# TASK:
The result should be all the records, exact and complete, without a single picture.

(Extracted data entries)
--- --- ---

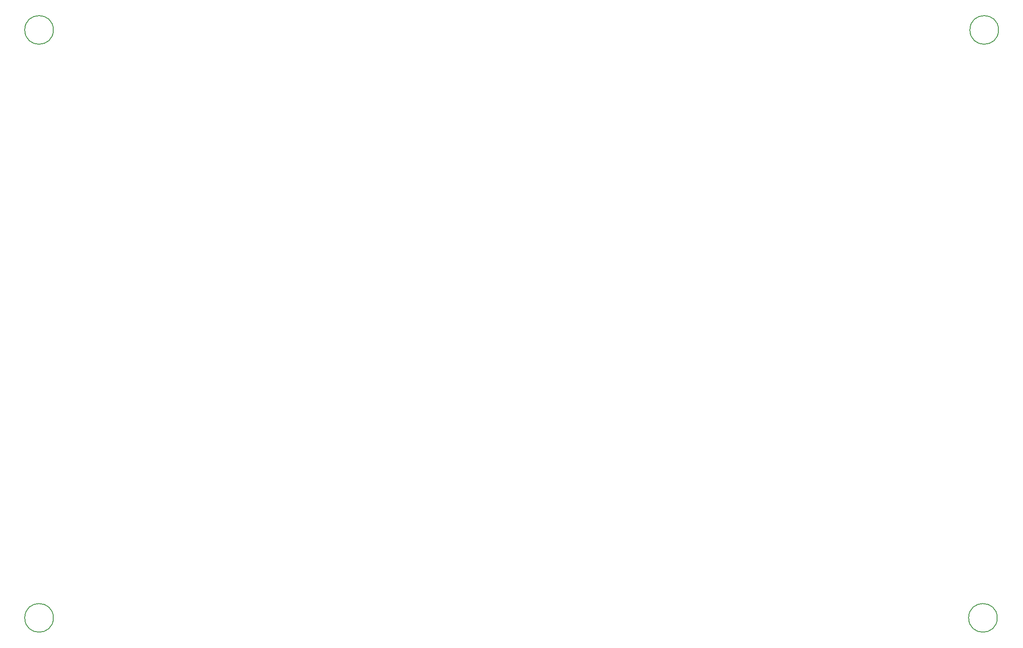
<source format=gbr>
%TF.GenerationSoftware,KiCad,Pcbnew,7.0.9*%
%TF.CreationDate,2024-03-04T14:23:29-07:00*%
%TF.ProjectId,picoAWG,7069636f-4157-4472-9e6b-696361645f70,rev?*%
%TF.SameCoordinates,Original*%
%TF.FileFunction,Other,Comment*%
%FSLAX46Y46*%
G04 Gerber Fmt 4.6, Leading zero omitted, Abs format (unit mm)*
G04 Created by KiCad (PCBNEW 7.0.9) date 2024-03-04 14:23:29*
%MOMM*%
%LPD*%
G01*
G04 APERTURE LIST*
%ADD10C,0.150000*%
G04 APERTURE END LIST*
D10*
%TO.C,REF\u002A\u002A*%
X249668690Y-149536270D02*
G75*
G03*
X249668690Y-149536270I-2800000J0D01*
G01*
X64918690Y-149536270D02*
G75*
G03*
X64918690Y-149536270I-2800000J0D01*
G01*
X249918690Y-34536270D02*
G75*
G03*
X249918690Y-34536270I-2800000J0D01*
G01*
X64918690Y-34536270D02*
G75*
G03*
X64918690Y-34536270I-2800000J0D01*
G01*
%TD*%
M02*

</source>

--- --- ---

# RESULT OF THE EXERCISE:
<source format=gbr>
%TF.GenerationSoftware,KiCad,Pcbnew,7.0.9*%
%TF.CreationDate,2024-03-04T14:23:29-07:00*%
%TF.ProjectId,picoAWG,7069636f-4157-4472-9e6b-696361645f70,rev?*%
%TF.SameCoordinates,Original*%
%TF.FileFunction,Other,Comment*%
%FSLAX46Y46*%
G04 Gerber Fmt 4.6, Leading zero omitted, Abs format (unit mm)*
G04 Created by KiCad (PCBNEW 7.0.9) date 2024-03-04 14:23:29*
%MOMM*%
%LPD*%
G01*
G04 APERTURE LIST*
%ADD10C,0.150000*%
G04 APERTURE END LIST*
D10*
%TO.C,REF\u002A\u002A*%
X249668690Y-149536270D02*
G75*
G03*
X249668690Y-149536270I-2800000J0D01*
G01*
X64918690Y-149536270D02*
G75*
G03*
X64918690Y-149536270I-2800000J0D01*
G01*
X249918690Y-34536270D02*
G75*
G03*
X249918690Y-34536270I-2800000J0D01*
G01*
X64918690Y-34536270D02*
G75*
G03*
X64918690Y-34536270I-2800000J0D01*
G01*
%TD*%
M02*

</source>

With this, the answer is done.